_Testo di partenza:_
Il presidente di Esquerra Republicana del País Valencià, Josep Barberà, dopo aver denunciato: «Abbiamo visto la polizia e Guardia Civil caricare senza scrupoli anziani e minori. Stiamo dando l’immagine di una dittatura non di uno stato di diritto», ricorda che «Il Trattato dell’Unione europea vieta agli Stati membri di utilizzare la forza militare contro la popolazione, motivo per l’espulsione dall’Ue. La Guardia Civil è un corpo militare e viene utilizzato contro la popolazione, l’Unione europea deve prendere posizione su questo».
Puigdemont sa che la reazione inconsulta di Rajoi e della Monarchia e le violenze dalla Guardia Civil, che hanno fatto il giro del mondo, hanno scavato un solco profondo e attacca: «Noi cittadini della Catalogna abbiamo conquistato il diritto di avere uno Stato indipendente che si costituirà in forma di Repubblica. Il governo che presiedo trasmetterà nei prossimi giorni al Parlamento i risultati della consultazione perché attui quello che precvede la legge del referendum». Si tratta dell’articolo 4.4 sospeso dalla Corte Costituzionale spagnola che prevede che nei giorni successivi alla proclamazione dei risultati del i Parlamento catalano si riunisca «attuare la dichiarazione formale di indipendenza della Catalogna e i suoi effetti e per avviare l’inizio del processo costituente». Il Congrés dels Diputats catalano è convocato per il 4 ottobre.

_Attività richieste:_
(A) Riassumi in due frasi il testo sul referendum catalano.
(B) Riscrivi il passo del testo sul referendum catalano da "Puigdemont sa che" a "il 4 ottobre.", mettendo "aggressioni" al posto di "violenze".
Il materiale qui sotto non serve per il lavoro.

_Blocco di dati:_
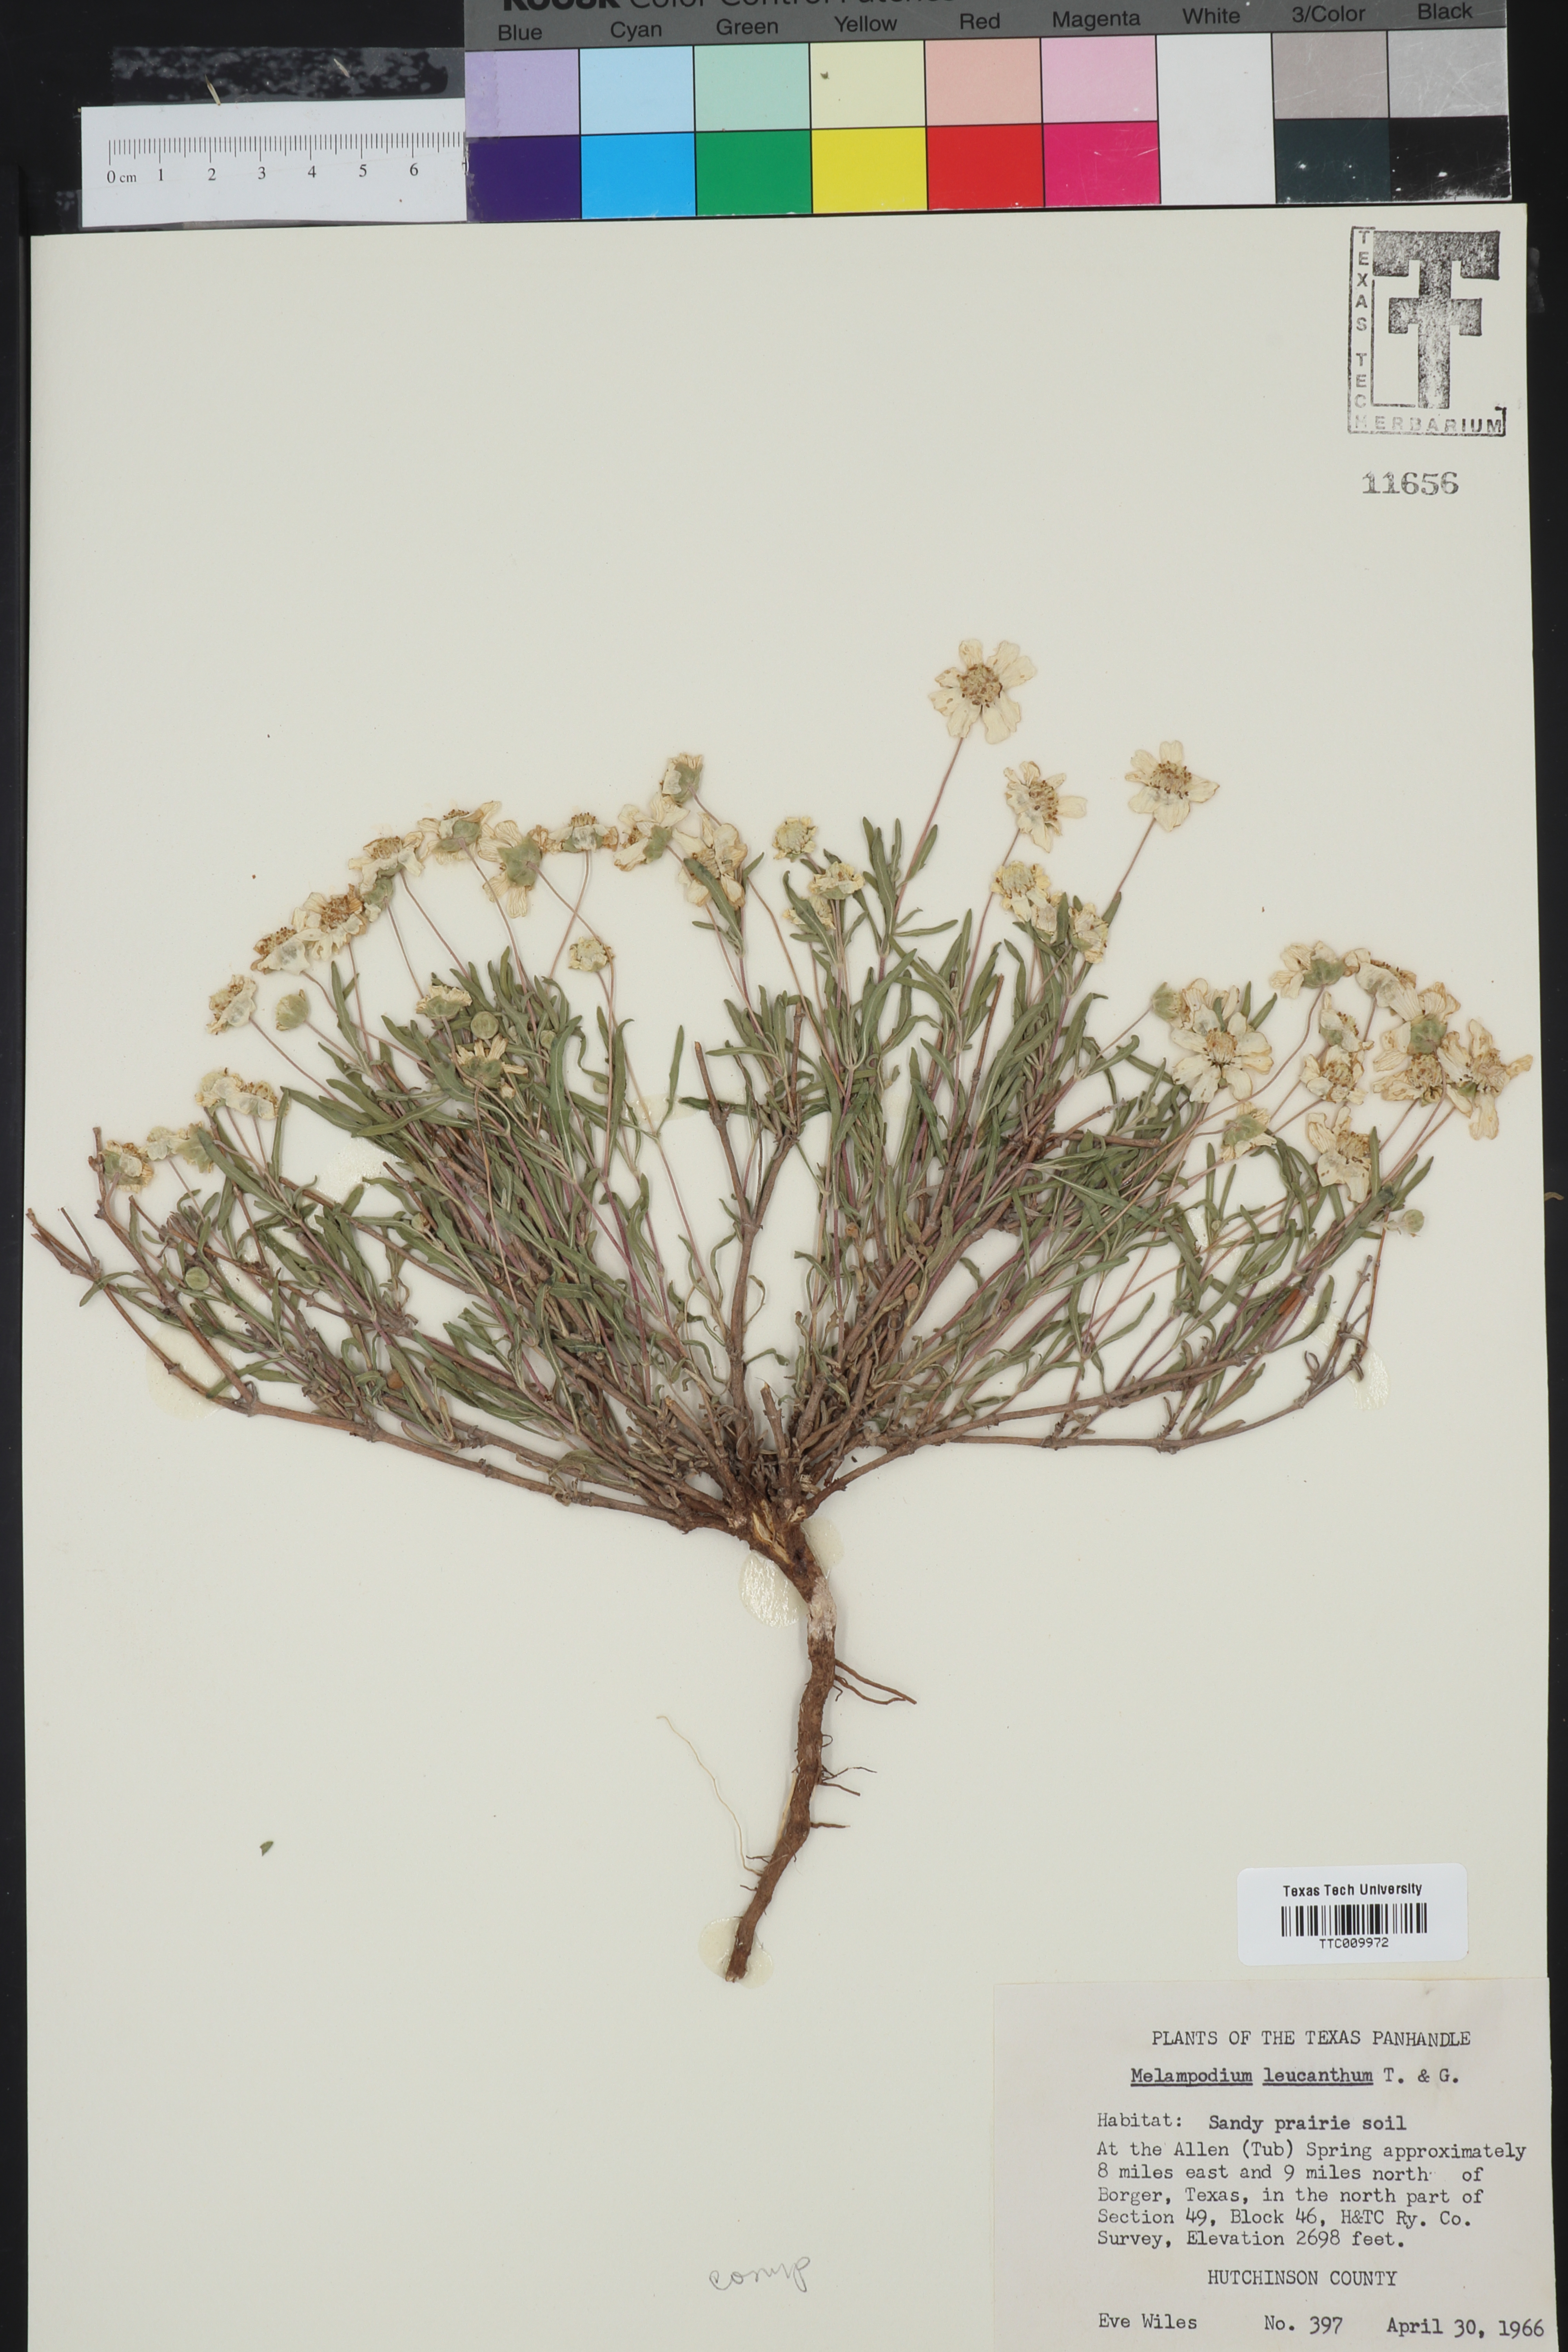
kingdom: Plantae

_Esercizio svolto:_
(A) Josep Barberà, presidente di Esquerra Republicana del País Valencià, denuncia le cariche di polizia e Guardia Civil contro anziani e minori e, ricordando che il Trattato dell'Unione europea vieta agli Stati membri di usare la forza militare contro la popolazione, chiede all'Unione di prendere posizione. Puigdemont afferma che i cittadini della Catalogna hanno conquistato il diritto a uno Stato indipendente in forma di Repubblica e annuncia che il suo governo trasmetterà i risultati della consultazione al Parlamento, convocato per il 4 ottobre.

(B)
Puigdemont sa che la reazione inconsulta di Rajoi e della Monarchia e le aggressioni dalla Guardia Civil, che hanno fatto il giro del mondo, hanno scavato un solco profondo e attacca: «Noi cittadini della Catalogna abbiamo conquistato il diritto di avere uno Stato indipendente che si costituirà in forma di Repubblica. Il governo che presiedo trasmetterà nei prossimi giorni al Parlamento i risultati della consultazione perché attui quello che precvede la legge del referendum». Si tratta dell’articolo 4.4 sospeso dalla Corte Costituzionale spagnola che prevede che nei giorni successivi alla proclamazione dei risultati del i Parlamento catalano si riunisca «attuare la dichiarazione formale di indipendenza della Catalogna e i suoi effetti e per avviare l’inizio del processo costituente». Il Congrés dels Diputats catalano è convocato per il 4 ottobre.